A couple of months into her life, we were preparing for a special occasion, and I wanted to dress Hope in something especially beautiful. So I took that nine-month-size bunting back to the store and asked if I could trade it for something else. The sweet woman working in the store said, “Oh, but don’t you want to keep this for when she grows into it this winter?” I had to tell her that Hope was not going to live into the coming winter (the kind of awkward conversation I had many times during Hope’s brief life). I came away from the store with a beautiful smocked gown, and she wore it the next day. Then a few months later, when Hope died, and I handed over her body, the mortician asked if I had a particular outfit I wanted Hope to be buried in, and I gave him the smocked gown.

Hope was beautifully clothed in death.

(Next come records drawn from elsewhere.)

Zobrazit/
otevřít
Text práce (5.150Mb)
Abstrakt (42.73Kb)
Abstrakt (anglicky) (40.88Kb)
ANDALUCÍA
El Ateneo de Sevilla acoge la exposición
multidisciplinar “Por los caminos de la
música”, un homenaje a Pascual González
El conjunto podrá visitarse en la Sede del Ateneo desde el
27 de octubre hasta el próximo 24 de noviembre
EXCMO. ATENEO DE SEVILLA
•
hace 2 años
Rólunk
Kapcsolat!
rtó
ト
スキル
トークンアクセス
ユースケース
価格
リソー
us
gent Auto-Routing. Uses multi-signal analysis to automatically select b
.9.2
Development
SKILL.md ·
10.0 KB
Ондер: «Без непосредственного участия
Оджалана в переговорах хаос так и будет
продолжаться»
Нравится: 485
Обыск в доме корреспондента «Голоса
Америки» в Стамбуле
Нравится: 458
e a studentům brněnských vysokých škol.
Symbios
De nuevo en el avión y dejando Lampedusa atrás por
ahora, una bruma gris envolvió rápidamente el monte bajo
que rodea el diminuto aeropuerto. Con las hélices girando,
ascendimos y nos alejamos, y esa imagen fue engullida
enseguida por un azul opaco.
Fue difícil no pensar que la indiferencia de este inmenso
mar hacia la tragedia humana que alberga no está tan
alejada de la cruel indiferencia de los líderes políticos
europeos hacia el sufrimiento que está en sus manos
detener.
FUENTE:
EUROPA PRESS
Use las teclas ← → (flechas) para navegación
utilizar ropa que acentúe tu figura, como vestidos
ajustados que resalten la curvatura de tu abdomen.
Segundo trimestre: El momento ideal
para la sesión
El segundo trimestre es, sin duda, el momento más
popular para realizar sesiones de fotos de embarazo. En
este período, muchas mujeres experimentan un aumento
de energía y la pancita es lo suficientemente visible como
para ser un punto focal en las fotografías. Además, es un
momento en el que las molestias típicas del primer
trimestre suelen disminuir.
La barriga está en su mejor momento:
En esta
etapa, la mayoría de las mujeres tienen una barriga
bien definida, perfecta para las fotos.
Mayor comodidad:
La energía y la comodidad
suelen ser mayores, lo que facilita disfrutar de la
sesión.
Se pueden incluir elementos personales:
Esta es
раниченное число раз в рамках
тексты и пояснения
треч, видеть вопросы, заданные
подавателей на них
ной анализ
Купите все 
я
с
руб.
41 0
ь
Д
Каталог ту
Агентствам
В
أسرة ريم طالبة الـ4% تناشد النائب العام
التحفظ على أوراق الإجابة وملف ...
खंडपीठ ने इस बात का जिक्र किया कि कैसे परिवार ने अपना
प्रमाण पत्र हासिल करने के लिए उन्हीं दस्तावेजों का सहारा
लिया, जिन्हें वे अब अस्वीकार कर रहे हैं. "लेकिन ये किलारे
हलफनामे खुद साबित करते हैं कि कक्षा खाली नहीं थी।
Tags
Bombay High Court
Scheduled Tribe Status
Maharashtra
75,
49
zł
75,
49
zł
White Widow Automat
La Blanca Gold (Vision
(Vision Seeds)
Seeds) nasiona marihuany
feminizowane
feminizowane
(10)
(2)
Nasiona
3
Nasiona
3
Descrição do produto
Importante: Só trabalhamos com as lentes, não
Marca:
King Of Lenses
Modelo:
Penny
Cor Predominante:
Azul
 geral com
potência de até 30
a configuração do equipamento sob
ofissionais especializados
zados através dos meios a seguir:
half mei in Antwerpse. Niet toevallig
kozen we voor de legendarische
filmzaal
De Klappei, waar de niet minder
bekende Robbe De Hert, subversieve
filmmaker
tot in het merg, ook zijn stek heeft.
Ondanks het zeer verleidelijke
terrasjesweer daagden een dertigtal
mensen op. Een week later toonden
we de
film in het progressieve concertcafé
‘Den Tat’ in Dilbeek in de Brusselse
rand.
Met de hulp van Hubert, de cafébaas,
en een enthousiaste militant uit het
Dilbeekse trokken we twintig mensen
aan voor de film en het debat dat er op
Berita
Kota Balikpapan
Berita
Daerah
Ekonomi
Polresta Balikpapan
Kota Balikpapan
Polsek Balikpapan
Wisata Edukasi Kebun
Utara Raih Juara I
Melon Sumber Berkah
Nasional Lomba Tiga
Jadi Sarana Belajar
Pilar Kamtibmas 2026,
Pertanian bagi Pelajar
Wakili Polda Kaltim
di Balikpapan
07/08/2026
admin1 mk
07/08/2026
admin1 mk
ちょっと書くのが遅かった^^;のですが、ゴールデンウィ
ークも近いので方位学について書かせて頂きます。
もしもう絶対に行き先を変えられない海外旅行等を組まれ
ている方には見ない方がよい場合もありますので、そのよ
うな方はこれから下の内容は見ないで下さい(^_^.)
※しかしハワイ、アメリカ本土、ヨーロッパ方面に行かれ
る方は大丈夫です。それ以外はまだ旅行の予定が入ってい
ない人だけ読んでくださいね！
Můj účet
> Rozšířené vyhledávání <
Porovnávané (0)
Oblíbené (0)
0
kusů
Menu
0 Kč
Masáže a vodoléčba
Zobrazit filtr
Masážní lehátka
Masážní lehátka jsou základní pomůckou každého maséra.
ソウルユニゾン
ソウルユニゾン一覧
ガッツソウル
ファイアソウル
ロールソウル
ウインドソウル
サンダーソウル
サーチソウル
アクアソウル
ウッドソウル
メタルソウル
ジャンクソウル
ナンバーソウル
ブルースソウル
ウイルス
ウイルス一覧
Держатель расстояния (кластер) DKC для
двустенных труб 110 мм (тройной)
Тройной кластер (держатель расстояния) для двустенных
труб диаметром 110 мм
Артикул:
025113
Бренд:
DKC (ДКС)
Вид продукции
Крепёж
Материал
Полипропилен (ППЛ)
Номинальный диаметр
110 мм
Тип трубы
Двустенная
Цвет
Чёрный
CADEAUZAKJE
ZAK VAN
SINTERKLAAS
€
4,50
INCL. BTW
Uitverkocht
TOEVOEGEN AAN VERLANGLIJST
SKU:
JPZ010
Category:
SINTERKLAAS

But, oh, how much more beautifully clothed she will be in the resurrection! She and all who are in Christ will be clothed in pure holiness, astounding beauty, and radiant glory. Right now, only Jesus is fully clothed with this resurrection glory. But he is just the first.

Our future isn’t a return to the nakedness of Eden. Instead, Christ has made it possible for all who are joined to him to be clothed with immortality. We’ll be holy through and through, so glorious we’ll need new eyes to be able to look at each other. We’re going to be so, so beautiful—beautiful like Jesus.